While it’s easier to get seed money, it can be harder to raise capital in later rounds. For companies that raised a decent amount in seed financing, getting a Series A before the flywheel is going to be harder than ever.
There may be four times as much seed money today than there was five years ago, but that doesn’t mean investors are looking for anything less in terms of performance. There’s no free lunch anywhere, especially not in Silicon Valley. Investors generally exchange their capital for shares in the company — it’s a bet on the company’s future. They therefore expect founders to create value today and every day after that.

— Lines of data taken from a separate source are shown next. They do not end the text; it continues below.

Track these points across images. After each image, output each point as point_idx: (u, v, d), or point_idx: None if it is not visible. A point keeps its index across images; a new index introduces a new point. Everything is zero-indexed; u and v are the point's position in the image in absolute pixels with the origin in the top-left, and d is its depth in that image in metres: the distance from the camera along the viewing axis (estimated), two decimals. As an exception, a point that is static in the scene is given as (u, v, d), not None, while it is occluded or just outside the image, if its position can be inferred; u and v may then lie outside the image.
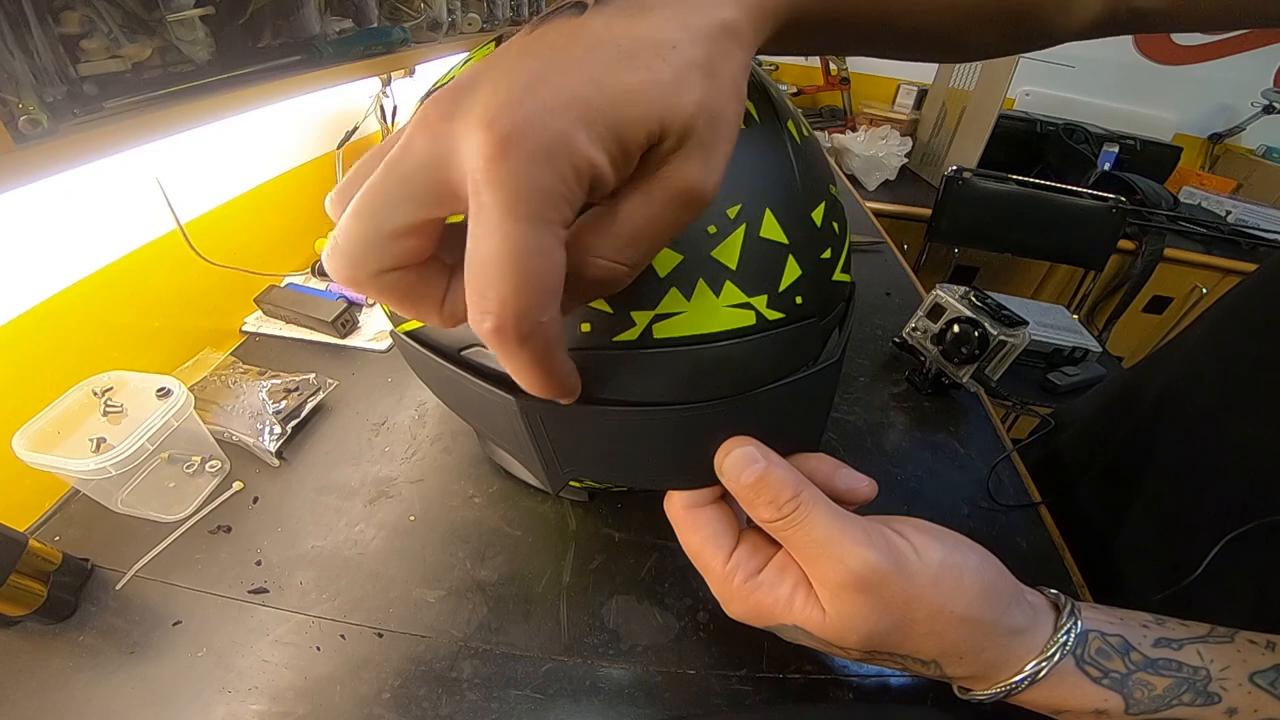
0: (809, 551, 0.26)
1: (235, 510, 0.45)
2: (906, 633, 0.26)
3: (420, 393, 0.56)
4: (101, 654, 0.36)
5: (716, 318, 0.28)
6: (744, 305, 0.29)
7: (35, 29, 0.33)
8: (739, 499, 0.28)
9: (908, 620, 0.25)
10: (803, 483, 0.27)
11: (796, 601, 0.27)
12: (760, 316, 0.29)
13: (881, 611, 0.25)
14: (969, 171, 1.51)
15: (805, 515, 0.26)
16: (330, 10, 0.57)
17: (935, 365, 0.57)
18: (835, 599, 0.26)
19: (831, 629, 0.26)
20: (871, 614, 0.25)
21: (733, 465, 0.28)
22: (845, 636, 0.26)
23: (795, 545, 0.27)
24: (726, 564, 0.28)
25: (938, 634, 0.26)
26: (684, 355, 0.28)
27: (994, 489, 0.50)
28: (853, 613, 0.25)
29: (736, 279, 0.28)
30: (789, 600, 0.27)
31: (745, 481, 0.27)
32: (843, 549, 0.25)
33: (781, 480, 0.27)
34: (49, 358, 0.46)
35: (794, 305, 0.30)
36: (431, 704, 0.34)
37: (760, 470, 0.27)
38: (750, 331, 0.29)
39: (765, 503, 0.27)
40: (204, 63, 0.44)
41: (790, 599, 0.27)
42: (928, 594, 0.25)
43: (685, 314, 0.28)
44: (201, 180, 0.58)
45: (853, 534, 0.25)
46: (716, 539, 0.29)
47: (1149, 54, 1.81)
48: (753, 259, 0.29)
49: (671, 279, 0.28)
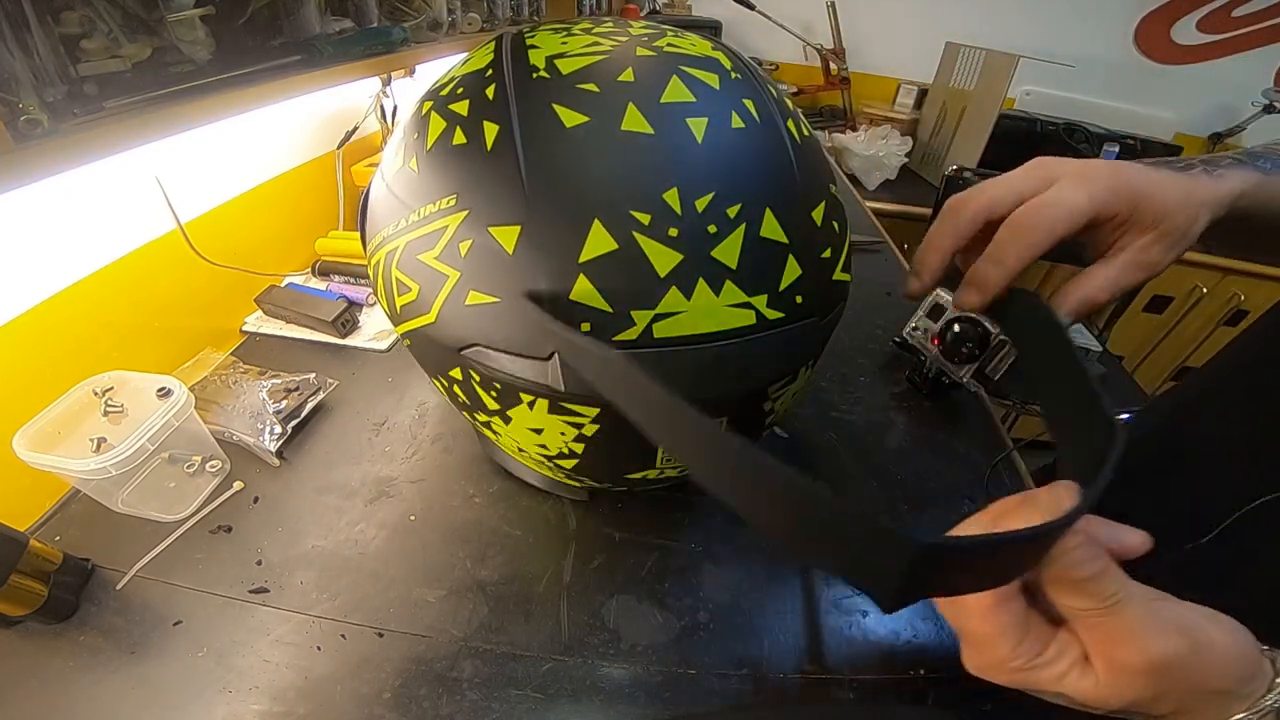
0: (1114, 636, 0.24)
1: (235, 510, 0.45)
2: (1159, 702, 0.25)
3: (420, 392, 0.56)
4: (102, 654, 0.36)
5: (716, 317, 0.28)
6: (744, 305, 0.29)
7: (35, 29, 0.33)
8: (1056, 585, 0.25)
9: (1168, 694, 0.24)
10: (1118, 570, 0.25)
11: (1070, 677, 0.25)
12: (760, 316, 0.29)
13: (1155, 689, 0.24)
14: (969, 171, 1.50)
15: (1124, 606, 0.24)
16: (330, 10, 0.57)
17: (935, 365, 0.57)
18: (1119, 676, 0.24)
19: (1096, 698, 0.25)
20: (1145, 691, 0.24)
21: (1075, 559, 0.24)
22: (1106, 703, 0.25)
23: (1100, 630, 0.25)
24: (1013, 652, 0.26)
25: (1183, 703, 0.25)
26: (684, 355, 0.28)
27: (994, 488, 0.50)
28: (1128, 688, 0.24)
29: (736, 278, 0.28)
30: (1061, 676, 0.26)
31: (1084, 574, 0.24)
32: (1150, 639, 0.24)
33: (1113, 573, 0.24)
34: (49, 358, 0.46)
35: (794, 305, 0.30)
36: (432, 704, 0.34)
37: (1102, 566, 0.24)
38: (750, 331, 0.29)
39: (1091, 594, 0.24)
40: (204, 63, 0.44)
41: (1064, 675, 0.25)
42: (1200, 677, 0.24)
43: (685, 314, 0.28)
44: (201, 180, 0.58)
45: (1163, 621, 0.24)
46: (1013, 630, 0.26)
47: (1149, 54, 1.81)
48: (753, 258, 0.29)
49: (672, 278, 0.28)
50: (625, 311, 0.28)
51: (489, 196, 0.29)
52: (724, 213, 0.28)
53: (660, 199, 0.28)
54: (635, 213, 0.28)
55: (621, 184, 0.28)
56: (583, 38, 0.33)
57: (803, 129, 0.35)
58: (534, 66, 0.31)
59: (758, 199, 0.29)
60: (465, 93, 0.32)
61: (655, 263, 0.27)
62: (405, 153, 0.34)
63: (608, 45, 0.32)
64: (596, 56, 0.31)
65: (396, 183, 0.34)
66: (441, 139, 0.32)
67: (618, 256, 0.27)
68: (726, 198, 0.28)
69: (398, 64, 0.68)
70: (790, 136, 0.32)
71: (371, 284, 0.37)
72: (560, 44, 0.32)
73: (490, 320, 0.30)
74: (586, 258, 0.27)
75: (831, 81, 1.86)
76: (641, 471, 0.37)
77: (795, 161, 0.31)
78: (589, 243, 0.27)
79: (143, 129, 0.39)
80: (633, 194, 0.28)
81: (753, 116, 0.31)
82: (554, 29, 0.34)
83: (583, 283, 0.28)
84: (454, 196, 0.30)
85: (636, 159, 0.28)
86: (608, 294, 0.28)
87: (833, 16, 1.79)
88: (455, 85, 0.33)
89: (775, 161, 0.31)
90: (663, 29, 0.35)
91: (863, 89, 1.93)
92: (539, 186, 0.28)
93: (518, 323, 0.29)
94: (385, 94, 0.81)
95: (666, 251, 0.27)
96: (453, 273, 0.30)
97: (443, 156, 0.31)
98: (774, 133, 0.32)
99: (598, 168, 0.28)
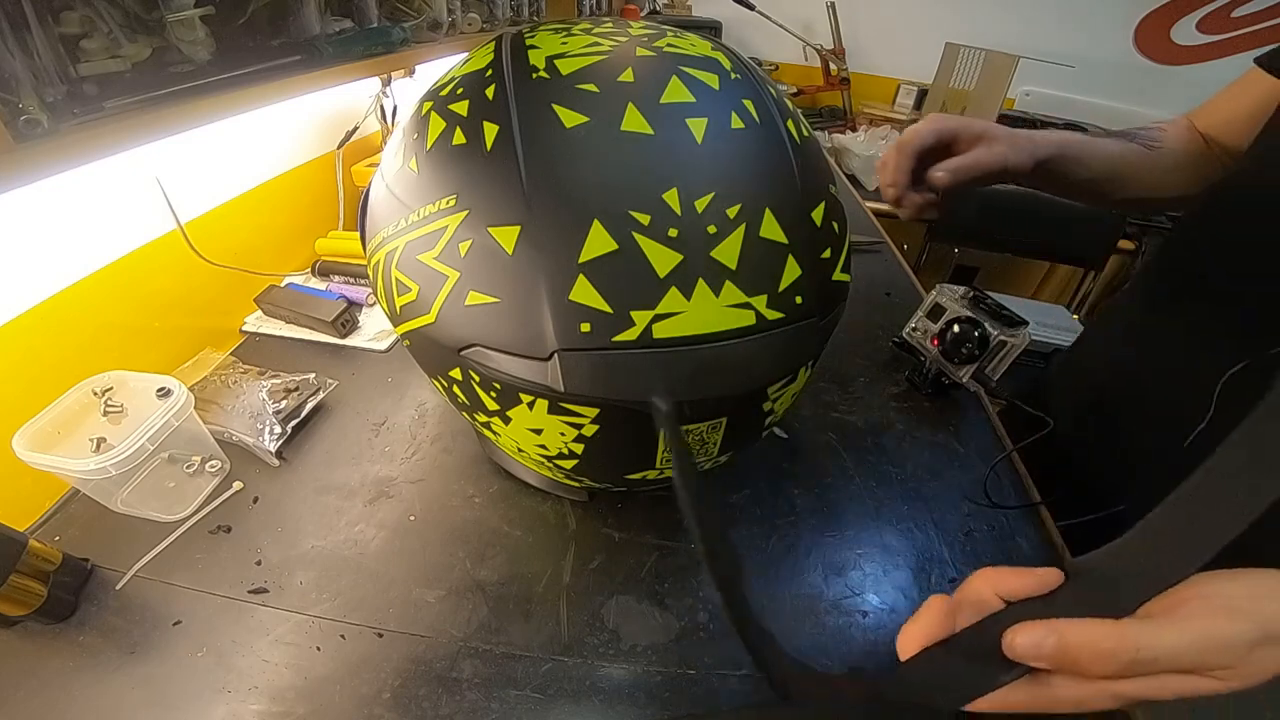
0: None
1: (235, 510, 0.45)
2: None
3: (420, 393, 0.56)
4: (102, 654, 0.36)
5: (716, 317, 0.28)
6: (744, 305, 0.29)
7: (35, 29, 0.33)
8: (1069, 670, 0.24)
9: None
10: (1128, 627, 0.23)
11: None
12: (760, 316, 0.29)
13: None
14: (969, 171, 1.50)
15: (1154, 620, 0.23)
16: (330, 10, 0.57)
17: (935, 365, 0.57)
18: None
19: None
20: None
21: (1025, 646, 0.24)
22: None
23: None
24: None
25: None
26: (684, 355, 0.28)
27: (993, 489, 0.50)
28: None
29: (736, 279, 0.29)
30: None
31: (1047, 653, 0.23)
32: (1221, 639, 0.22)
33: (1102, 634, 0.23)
34: (49, 358, 0.46)
35: (794, 305, 0.30)
36: (432, 704, 0.34)
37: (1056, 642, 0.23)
38: (750, 331, 0.29)
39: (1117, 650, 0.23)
40: (204, 63, 0.44)
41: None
42: None
43: (685, 314, 0.28)
44: (201, 180, 0.58)
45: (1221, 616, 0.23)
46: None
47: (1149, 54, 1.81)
48: (752, 259, 0.29)
49: (671, 279, 0.28)
50: (625, 312, 0.28)
51: (489, 197, 0.29)
52: (724, 213, 0.28)
53: (660, 199, 0.28)
54: (635, 213, 0.28)
55: (621, 184, 0.28)
56: (582, 38, 0.33)
57: (803, 129, 0.35)
58: (534, 67, 0.31)
59: (757, 199, 0.29)
60: (465, 93, 0.32)
61: (655, 263, 0.27)
62: (405, 153, 0.34)
63: (607, 45, 0.32)
64: (596, 57, 0.31)
65: (396, 183, 0.34)
66: (441, 139, 0.32)
67: (617, 257, 0.27)
68: (726, 198, 0.28)
69: (398, 64, 0.68)
70: (790, 137, 0.32)
71: (371, 284, 0.38)
72: (560, 44, 0.32)
73: (490, 320, 0.30)
74: (586, 258, 0.28)
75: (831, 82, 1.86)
76: (641, 472, 0.37)
77: (795, 162, 0.32)
78: (589, 243, 0.27)
79: (143, 129, 0.39)
80: (632, 194, 0.28)
81: (752, 117, 0.31)
82: (554, 29, 0.34)
83: (582, 283, 0.28)
84: (454, 197, 0.30)
85: (636, 159, 0.28)
86: (607, 294, 0.28)
87: (833, 17, 1.79)
88: (455, 85, 0.34)
89: (775, 162, 0.31)
90: (663, 29, 0.35)
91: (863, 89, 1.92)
92: (539, 187, 0.28)
93: (518, 323, 0.29)
94: (385, 94, 0.81)
95: (666, 252, 0.28)
96: (452, 273, 0.30)
97: (442, 157, 0.31)
98: (774, 133, 0.32)
99: (597, 168, 0.28)
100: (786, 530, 0.45)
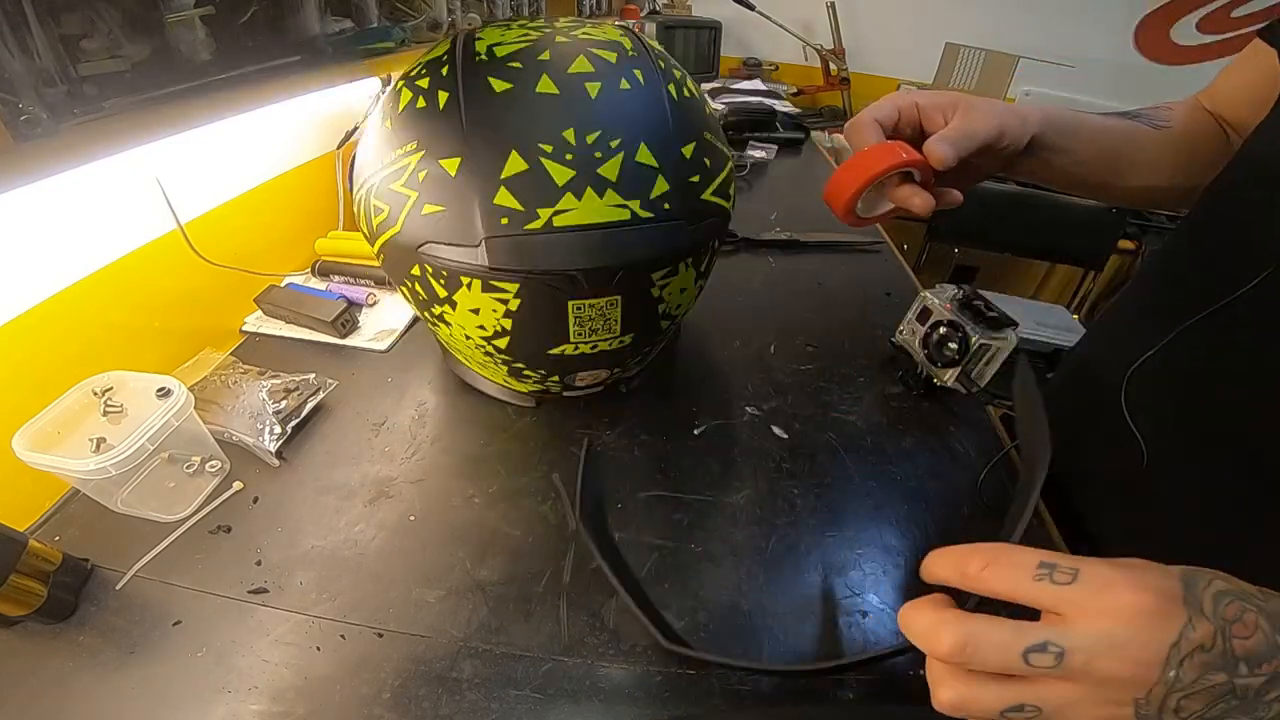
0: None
1: (235, 510, 0.45)
2: None
3: (420, 392, 0.56)
4: (101, 654, 0.36)
5: (600, 213, 0.38)
6: (621, 206, 0.39)
7: (35, 29, 0.33)
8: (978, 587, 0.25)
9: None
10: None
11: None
12: (634, 214, 0.39)
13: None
14: (969, 171, 1.50)
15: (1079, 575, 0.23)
16: (330, 10, 0.57)
17: (925, 367, 0.57)
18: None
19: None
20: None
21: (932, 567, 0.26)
22: None
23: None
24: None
25: None
26: (576, 237, 0.38)
27: (993, 488, 0.50)
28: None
29: (616, 187, 0.38)
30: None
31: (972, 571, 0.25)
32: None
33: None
34: (49, 358, 0.46)
35: (663, 210, 0.40)
36: (431, 704, 0.34)
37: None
38: (626, 224, 0.39)
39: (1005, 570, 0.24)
40: (204, 63, 0.44)
41: None
42: None
43: (576, 209, 0.38)
44: (201, 180, 0.58)
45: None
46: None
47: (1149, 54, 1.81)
48: (628, 175, 0.39)
49: (567, 187, 0.38)
50: (533, 210, 0.37)
51: (439, 139, 0.39)
52: (608, 144, 0.38)
53: (560, 135, 0.38)
54: (541, 144, 0.38)
55: (532, 126, 0.38)
56: (517, 31, 0.42)
57: (684, 92, 0.44)
58: (477, 53, 0.41)
59: (634, 136, 0.39)
60: (426, 72, 0.42)
61: (555, 177, 0.38)
62: (383, 117, 0.44)
63: (535, 35, 0.42)
64: (525, 44, 0.41)
65: (376, 138, 0.43)
66: (409, 105, 0.42)
67: (528, 174, 0.38)
68: (610, 134, 0.39)
69: (398, 64, 0.68)
70: (670, 96, 0.42)
71: (356, 217, 0.46)
72: (499, 36, 0.42)
73: (439, 223, 0.39)
74: (506, 175, 0.38)
75: (831, 82, 1.87)
76: (560, 347, 0.44)
77: (670, 113, 0.41)
78: (508, 165, 0.38)
79: (143, 129, 0.39)
80: (540, 132, 0.38)
81: (639, 81, 0.41)
82: (498, 27, 0.44)
83: (503, 192, 0.38)
84: (415, 143, 0.40)
85: (545, 110, 0.38)
86: (521, 198, 0.38)
87: (833, 17, 1.79)
88: (420, 68, 0.44)
89: (652, 112, 0.41)
90: (583, 22, 0.46)
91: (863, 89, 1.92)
92: (475, 131, 0.38)
93: (457, 223, 0.38)
94: (385, 94, 0.81)
95: (563, 169, 0.38)
96: (413, 194, 0.40)
97: (409, 117, 0.41)
98: (655, 92, 0.42)
99: (516, 118, 0.39)
100: (786, 530, 0.46)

And, with more money invested, they believe the more value can be created and thus the bar for delivering a return is higher than ever.
Companies have to live up to their valuation. I order to do so, a business has to grow significantly just to hit the floor. Investors aren’t looking for a 3x return; they are expecting 10x. That’s extremely hard to do.
I encourage founders to ignore the hype and the ego stroking that comes with a big valuation and instead choose to be humble. There’s no need to raise more than you need — and it’s dangerous to do so. If you raise ahead of your skis and your business can’t deliver, the fall is very painful. This is the scenario in which CEOs are fired. This is the scenario all founders must avoid.
Therefore, it’s crucial to raise the right amount. I like to see enough for 18-24 months of run rate (a year is the minimum run rate, and two years is the max). You need enough funding to have degrees of freedom so you don’t run out of money before your next round. Obviously, you never want to be out of cash so that you are forced into a fire sale or expose a soft underbelly where someone can take advantage of your vulnerabilities. But don’t raise so much that you do stupid things, such as blowing money on fancy facilities, hiring a lot of salespeople when there’s no product or recruiting a team of engineers when you don’t know what the product is.
Always know how much cash you have and how much you need, and how much you have saved in case catastrophe strikes. In this way, there’s no difference between the good habits it takes for managing a company and for managing your personal finances.
If you are smart and lucky enough to have raised a round of financing, you also fully understand that your job is not finished — in fact, it has just begun. You have a lot to live up to and you have to work harder than ever. Good luck!